▶ TASK TO CARRY OUT: Go to the line containing "Sponsored by: Committee" in the records below and print it and every following line exactly, on through the line containing "WHEREAS, by letter", then stop.

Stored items
-=-=-
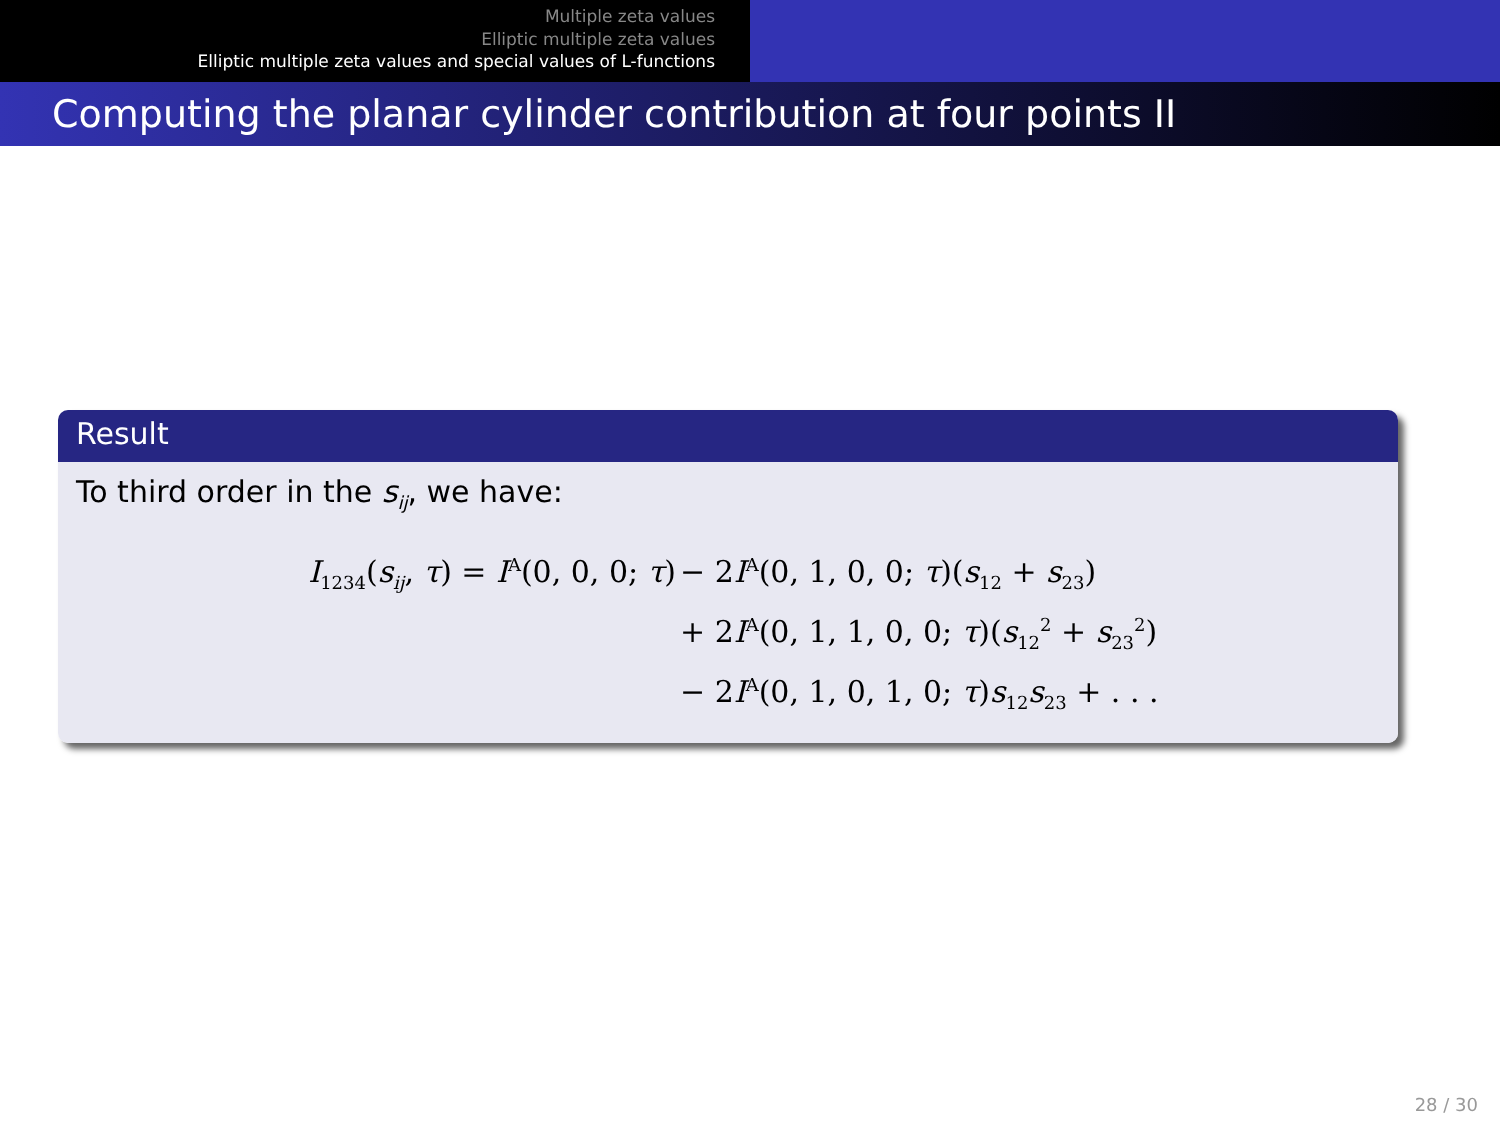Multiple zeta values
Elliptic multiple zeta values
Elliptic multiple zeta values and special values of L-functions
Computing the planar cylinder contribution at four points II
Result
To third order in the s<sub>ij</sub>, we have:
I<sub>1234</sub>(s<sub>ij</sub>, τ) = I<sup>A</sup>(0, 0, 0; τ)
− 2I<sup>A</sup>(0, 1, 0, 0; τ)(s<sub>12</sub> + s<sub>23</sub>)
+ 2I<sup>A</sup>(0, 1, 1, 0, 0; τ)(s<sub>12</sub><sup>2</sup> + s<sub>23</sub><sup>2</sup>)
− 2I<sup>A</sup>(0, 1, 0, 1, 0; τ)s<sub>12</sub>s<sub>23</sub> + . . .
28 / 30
-=-=-
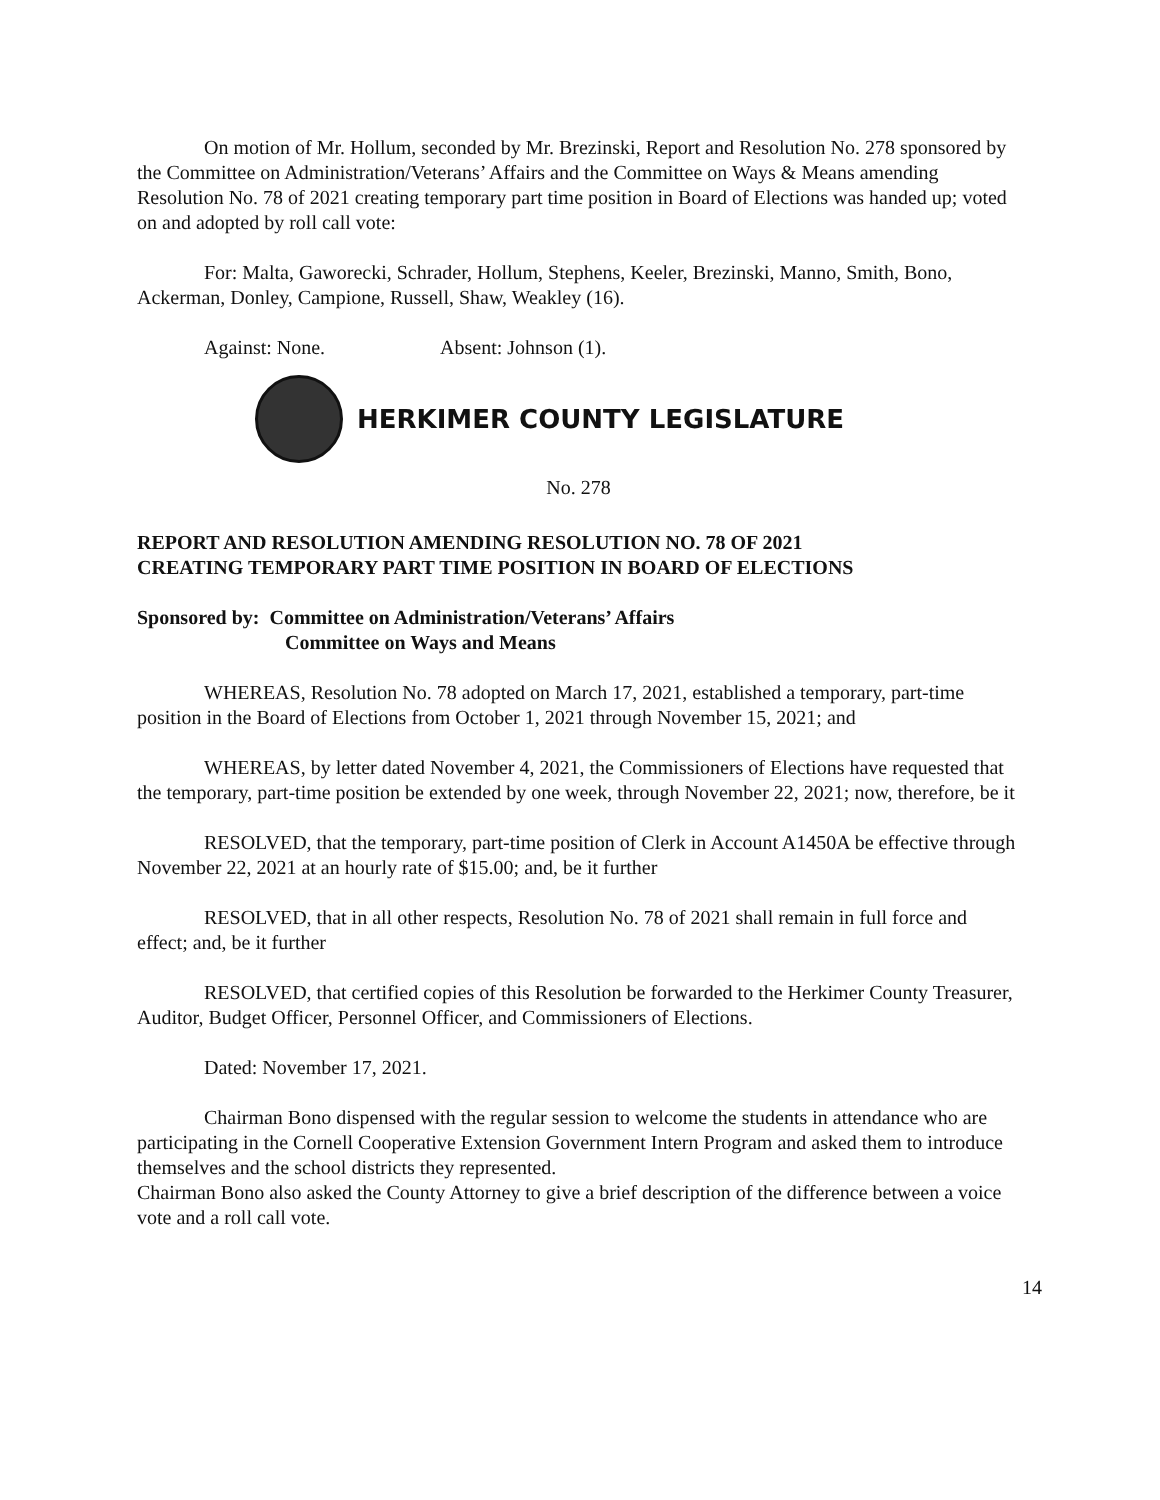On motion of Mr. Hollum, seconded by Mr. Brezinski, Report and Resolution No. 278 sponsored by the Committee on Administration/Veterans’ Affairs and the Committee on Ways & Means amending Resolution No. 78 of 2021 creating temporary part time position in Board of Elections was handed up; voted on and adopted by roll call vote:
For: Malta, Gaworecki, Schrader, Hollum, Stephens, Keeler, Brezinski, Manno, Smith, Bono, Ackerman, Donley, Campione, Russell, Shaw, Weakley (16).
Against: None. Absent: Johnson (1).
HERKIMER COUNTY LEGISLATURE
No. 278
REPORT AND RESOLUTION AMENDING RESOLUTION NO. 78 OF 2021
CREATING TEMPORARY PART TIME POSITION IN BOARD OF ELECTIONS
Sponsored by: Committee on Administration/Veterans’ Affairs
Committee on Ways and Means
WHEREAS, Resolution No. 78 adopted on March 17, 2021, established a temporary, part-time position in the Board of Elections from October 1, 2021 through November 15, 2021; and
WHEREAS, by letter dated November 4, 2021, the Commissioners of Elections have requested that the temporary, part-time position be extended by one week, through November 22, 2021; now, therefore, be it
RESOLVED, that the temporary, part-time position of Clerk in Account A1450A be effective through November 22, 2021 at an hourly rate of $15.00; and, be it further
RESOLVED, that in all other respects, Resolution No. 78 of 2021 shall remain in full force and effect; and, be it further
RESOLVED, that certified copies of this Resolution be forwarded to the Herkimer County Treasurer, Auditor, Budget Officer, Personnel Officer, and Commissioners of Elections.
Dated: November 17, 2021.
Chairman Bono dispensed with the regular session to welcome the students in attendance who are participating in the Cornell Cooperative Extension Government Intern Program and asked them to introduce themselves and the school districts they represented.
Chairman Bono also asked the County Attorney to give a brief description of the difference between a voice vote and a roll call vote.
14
-=-=-
▶ PROBLEM SOLUTION:
Sponsored by: Committee on Administration/Veterans’ Affairs
Committee on Ways and Means
WHEREAS, Resolution No. 78 adopted on March 17, 2021, established a temporary, part-time position in the Board of Elections from October 1, 2021 through November 15, 2021; and
WHEREAS, by letter dated November 4, 2021, the Commissioners of Elections have requested that the temporary, part-time position be extended by one week, through November 22, 2021; now, therefore, be it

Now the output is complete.